┌────────

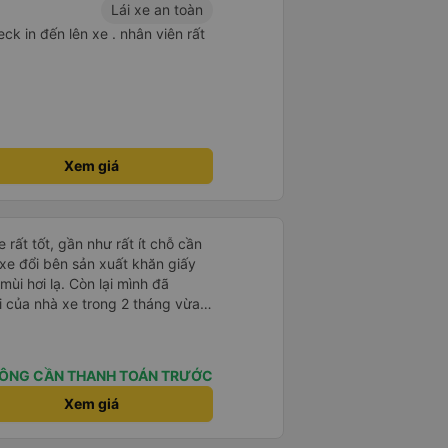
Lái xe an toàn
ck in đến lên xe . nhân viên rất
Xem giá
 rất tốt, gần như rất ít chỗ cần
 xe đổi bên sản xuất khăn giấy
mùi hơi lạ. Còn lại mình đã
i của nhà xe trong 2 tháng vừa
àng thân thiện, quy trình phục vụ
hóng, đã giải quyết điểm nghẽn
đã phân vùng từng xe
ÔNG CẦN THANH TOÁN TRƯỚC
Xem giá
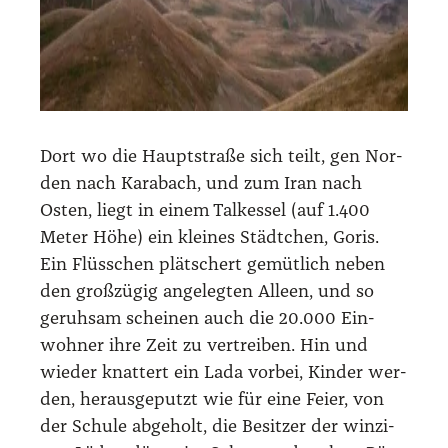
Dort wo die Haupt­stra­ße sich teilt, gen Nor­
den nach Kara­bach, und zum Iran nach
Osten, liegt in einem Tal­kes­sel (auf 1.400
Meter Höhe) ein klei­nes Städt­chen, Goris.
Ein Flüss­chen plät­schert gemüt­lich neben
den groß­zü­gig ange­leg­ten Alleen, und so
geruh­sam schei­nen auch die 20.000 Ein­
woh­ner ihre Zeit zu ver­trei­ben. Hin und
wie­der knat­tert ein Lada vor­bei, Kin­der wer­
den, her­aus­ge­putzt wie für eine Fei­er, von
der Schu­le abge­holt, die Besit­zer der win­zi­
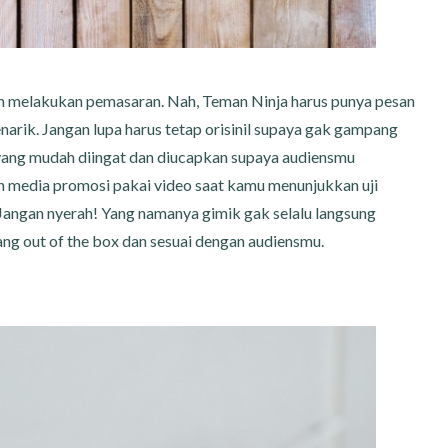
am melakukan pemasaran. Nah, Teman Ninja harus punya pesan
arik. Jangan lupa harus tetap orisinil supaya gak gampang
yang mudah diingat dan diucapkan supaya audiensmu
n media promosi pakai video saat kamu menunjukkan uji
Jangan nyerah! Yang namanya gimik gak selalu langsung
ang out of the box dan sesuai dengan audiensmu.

└────────

EXERCISE GOAL: For this exercise, please output exactly the lines above starting at the line with "Dort wo die" and ending at the line with "wie­der knat­tert ein", ends included.

RESPONSE:
Dort wo die Haupt­stra­ße sich teilt, gen Nor­
den nach Kara­bach, und zum Iran nach
Osten, liegt in einem Tal­kes­sel (auf 1.400
Meter Höhe) ein klei­nes Städt­chen, Goris.
Ein Flüss­chen plät­schert gemüt­lich neben
den groß­zü­gig ange­leg­ten Alleen, und so
geruh­sam schei­nen auch die 20.000 Ein­
woh­ner ihre Zeit zu ver­trei­ben. Hin und
wie­der knat­tert ein Lada vor­bei, Kin­der wer­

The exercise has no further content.